Он оценил не только материальные блага Запада. Он оценил блага социальные, блага моральные. Мы точно слышим восклицание изумления, которое вырвалось у него при созерцании духа человечества, изумления, которое великая, уважающая себя нация считает себя обязанной проявить по отношению даже к тем, кого она обязана осудить. Он был полон восхищения перед кажущимся равенством при виде миллиардера и женщины из простого народа, сидящих
102
Позднее его глаза открылись. При втором путешествии в Америку он сорвал маску: он увидел социальные пороки, гордость расы, верований, цвета кожи. Это подавляло его. Он, который сказал в своей прекрасной речи 19 сентября 1893 года в Парламенте религий: "О, Колумбия, приветствую тебя, мать свободы. Тебе было дано никогда не обагрить рук в крови своего соседа…" — он испытывал раздраженное разочарование, обнаруживая пожирающий империализм доллара. Мисс Мак-Леод (которая мне об этом рассказала) он говорил:
— Значит, и Америка тоже… Значит, не она, а Китай или Россия выполнят эту миссию… (Он подразумевал осуществление двойной, объединенной миссии Запада и Востока.)
"Судьба Индии, — писал он, — была замкнута печатью в тот день, когда было изобретено слово "mleccha" (не-индус, стоящий вне), которое закрыло дверь общения с другими".
Он заявлял, что прежде всего необходимо создать "организацию, которая научила бы Индию взаимопомощи и взаимопониманию", по примеру демократии Запада [103] .
Он преклонялся также перед высоким интеллектуальным уровнем многих женщин в Америке и благородным употреблением ими своей свободы.
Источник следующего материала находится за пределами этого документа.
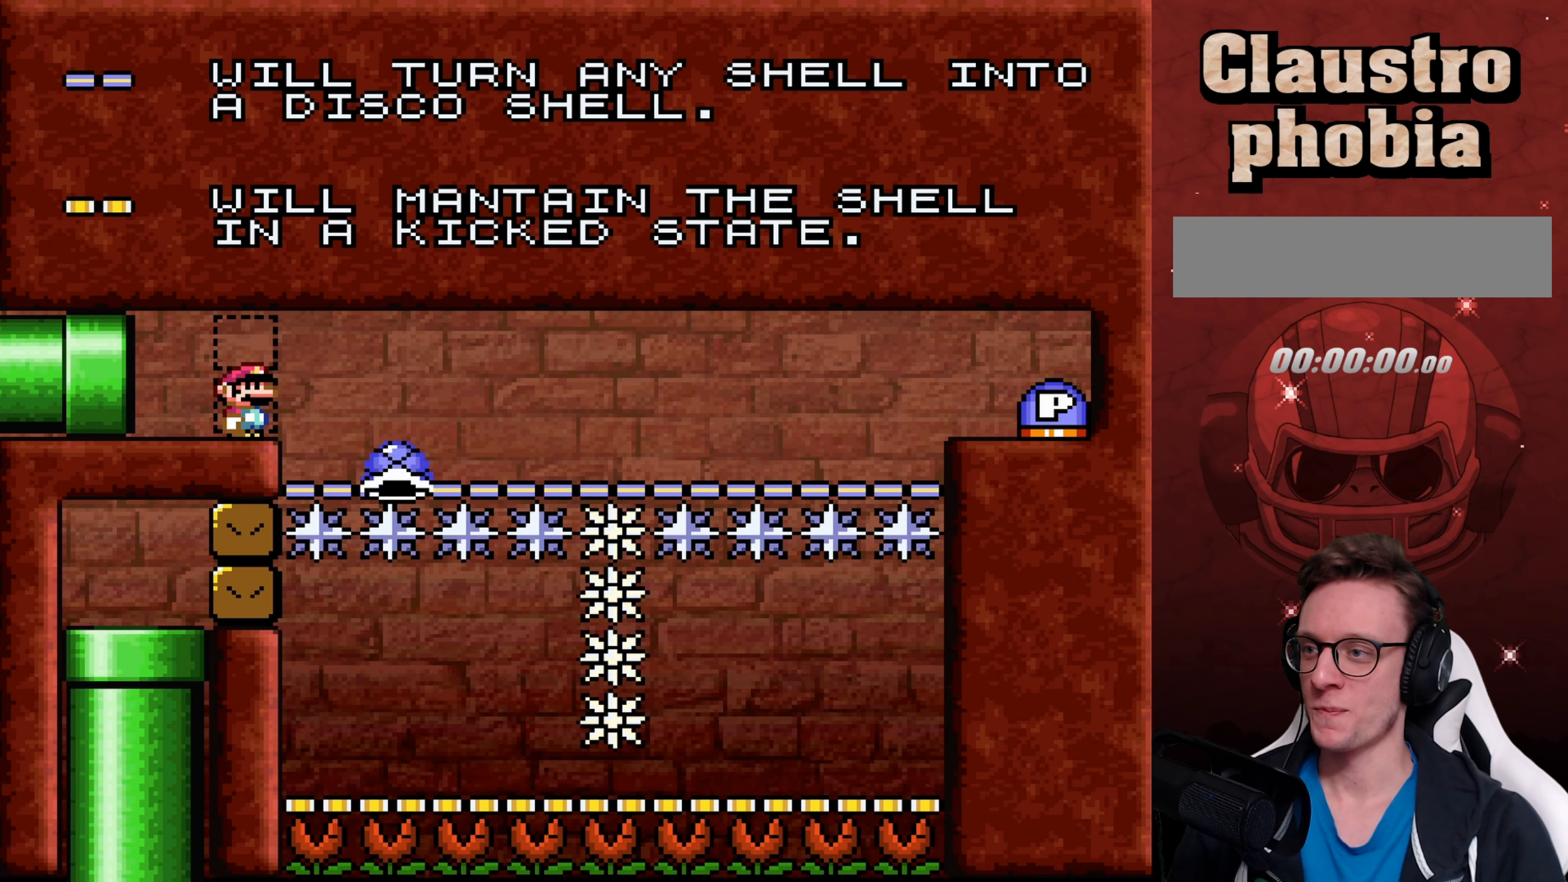
{"buttons": ["Y"], "events": []}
Он противопоставлял их эмансипацию затворничеству женщин в Индии; и воспоминание о страданиях одной из сестер, которую он потерял, заставляло его работать над их освобождением, выполняя долг любви [104] .
103
Цитированное письмо (1894 или 1895 года).
104
С первого своего путешествия он распорядился послать часть денег, полученных им за лекции, учреждению для вдов-индусок в Баранагоре. В его уме очень быстро создался план привезти в Индию западных воспитательниц, которые посвятили бы себя формированию в умственном отношении нового поколения индусских женщин.
У него не было никакого расового самолюбия, которое мешало бы ему признать превосходство Запада по стольким пунктам [105] , и ему хотелось извлечь из него пользу для своего народа.
Но гордость его принимала что-либо лишь при условии вернуть это сторицей. Он сознавал, что несет западному миру, запутавшемуся в сетях демона деятельности и практического разума (он сказал бы: "физического" разума) освобождение через дух, ключ к божеству, которое присутствует в человеке и которым владеет последний бедняк в Индии. Вера в человека, которая так развита в молодой Америке, была для него первой ступенью, основой для надежды. Будучи далека от того, чтоб унижать эту веру, как это отчасти делает европейское христианство, его энергия видела в ней свою младшую сестру, благородную по рождению, но ослепленную новым солнцем и идущую большими, поспешными шагами по краю бездны. Он считал себя призванным вернуть ей зрение, повести ее выше, на широкие террасы жизни, откуда можно видеть в Боге.
105
"В отношении духовности американцы значительно ниже нас. Но их общество значительно выше нашего" (Письмо к ученикам в Мадрас).
* * *
Он предпринял поэтому в Америке ряд апостольских путешествий, чтобы посеять на обширных пространствах нетронутых душ семена ведантического учения и пролить дождь любви Рамакришны. Эти семена были отобраны им и, согласно голосу здравого инстинкта, приспособлены для американских слушателей. Последнего же, своего учителя, он долго не называл, по стыдливости горячего чувства: он избегал называть его имя, хотя и распространял его учение; и даже когда он решился прямо заговорить о нем с некоторыми очень близкими учениками [106] , он запретил предавать гласности свои проникновенные изъявления благодарности.
106
В июне 1895 года, в Парке Тысячи островов, на реке св. Лаврентия, он, впервые в Америке, открыл группе самых избранных слушателей существование Рамакришны. А 24 февраля 1896 года, в Нью-Йорке, он закончил цикл лекций своей прекрасной речью "Мой учитель". Он все же отказывался ее напечатать; и когда, после его возвращения в Индию, по этому поводу выражали удивление, он отвечал с пламенным смирением:
"Я не позволил этого, потому что я совершил несправедливость по отношению к моему учителю. Мой учитель никогда-никогда не осуждал. Я же, когда говорил о нем, осудил американцев за культ доллара. В этот день я получил урок — я понял, что еще недостоин говорить о нем" (Воспоминания одного из учеников, напечатанные в "Vedanta Kesari" в январе-феврале 1923 года).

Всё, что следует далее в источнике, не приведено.